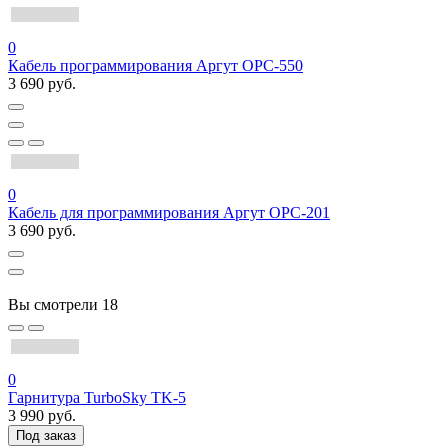
0
Кабель программирования Аргут OPC-550
3 690 руб.
0
Кабель для программирования Аргут OPC-201
3 690 руб.
Вы смотрели
18
0
Гарнитура TurboSky TK-5
3 990 руб.
Под заказ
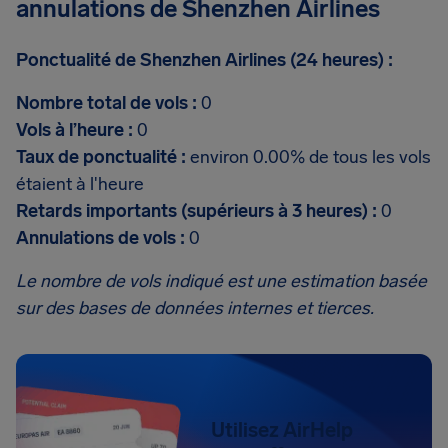
annulations de Shenzhen Airlines
Ponctualité de Shenzhen Airlines (24 heures) :
Nombre total de vols :
0
Vols à l’heure :
0
Taux de ponctualité :
environ 0.00% de tous les vols
étaient à l'heure
Retards importants (supérieurs à 3 heures) :
0
Annulations de vols :
0
Le nombre de vols indiqué est une estimation basée
sur des bases de données internes et tierces.
Utilisez AirHelp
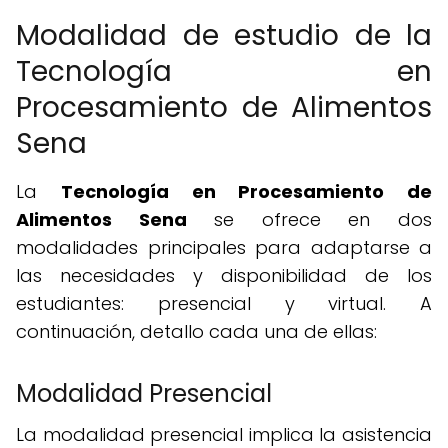
Modalidad de estudio de la
Tecnología en
Procesamiento de Alimentos
Sena
La
Tecnología en Procesamiento de
Alimentos Sena
se ofrece en dos
modalidades principales para adaptarse a
las necesidades y disponibilidad de los
estudiantes: presencial y virtual. A
continuación, detallo cada una de ellas:
Modalidad Presencial
La modalidad presencial implica la asistencia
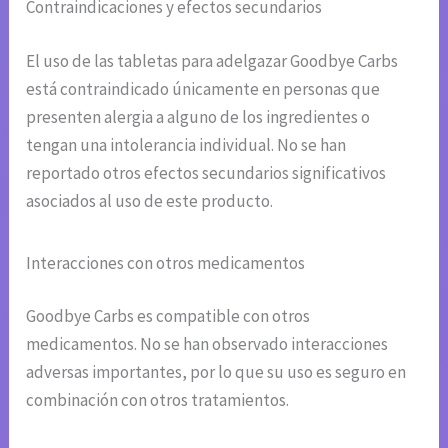
Contraindicaciones y efectos secundarios
El uso de las tabletas para adelgazar Goodbye Carbs
está contraindicado únicamente en personas que
presenten alergia a alguno de los ingredientes o
tengan una intolerancia individual. No se han
reportado otros efectos secundarios significativos
asociados al uso de este producto.
Interacciones con otros medicamentos
Goodbye Carbs es compatible con otros
medicamentos. No se han observado interacciones
adversas importantes, por lo que su uso es seguro en
combinación con otros tratamientos.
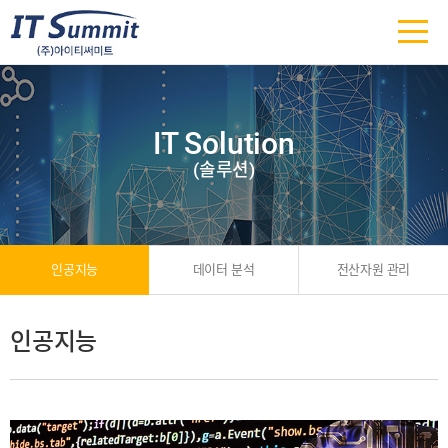
IT Solution
(솔루션)
인공지능
데이터 분석
전산자원 관리
인공지능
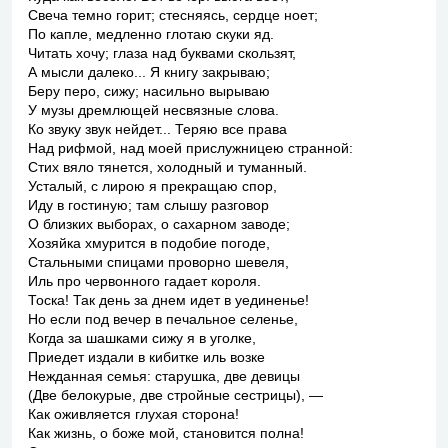
Свеча темно горит; стесняясь, сердце ноет;
По капле, медленно глотаю скуки яд.
Читать хочу; глаза над буквами скользят,
А мысли далеко... Я книгу закрываю;
Беру перо, сижу; насильно вырываю
У музы дремлющей несвязные слова.
Ко звуку звук нейдет... Теряю все права
Над рифмой, над моей прислужницею странной:
Стих вяло тянется, холодный и туманный.
Усталый, с лирою я прекращаю спор,
Иду в гостиную; там слышу разговор
О близких выборах, о сахарном заводе;
Хозяйка хмурится в подобие погоде,
Стальными спицами проворно шевеля,
Иль про червонного гадает короля.
Тоска! Так день за днем идет в уединенье!
Но если под вечер в печальное селенье,
Когда за шашками сижу я в уголке,
Приедет издали в кибитке иль возке
Нежданная семья: старушка, две девицы
(Две белокурые, две стройные сестрицы), —
Как оживляется глухая сторона!
Как жизнь, о боже мой, становится полна!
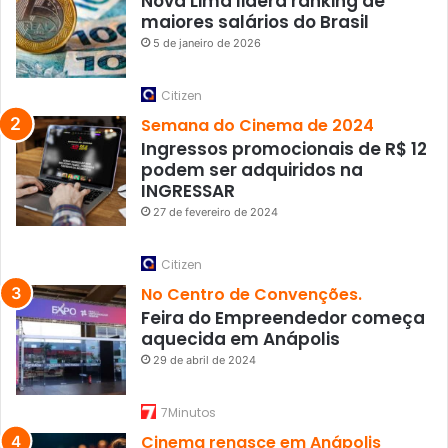
Nova Lima lidera ranking de
maiores salários do Brasil
5 de janeiro de 2026
Citizen
Semana do Cinema de 2024
Ingressos promocionais de R$ 12
podem ser adquiridos na
INGRESSAR
27 de fevereiro de 2024
Citizen
No Centro de Convenções.
Feira do Empreendedor começa
aquecida em Anápolis
29 de abril de 2024
7Minutos
Cinema renasce em Anápolis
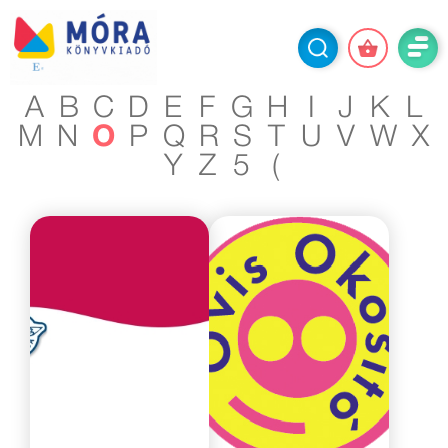
A
B
C
D
E
F
G
H
I
J
K
L
M
N
O
P
Q
R
S
T
U
V
W
X
Y
Z
5
(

--------------------------------

Could you filter the entries above for lines holding the string "Carbs" and copy them?

[EXERCISE ANSWER]
El uso de las tabletas para adelgazar Goodbye Carbs
Goodbye Carbs es compatible con otros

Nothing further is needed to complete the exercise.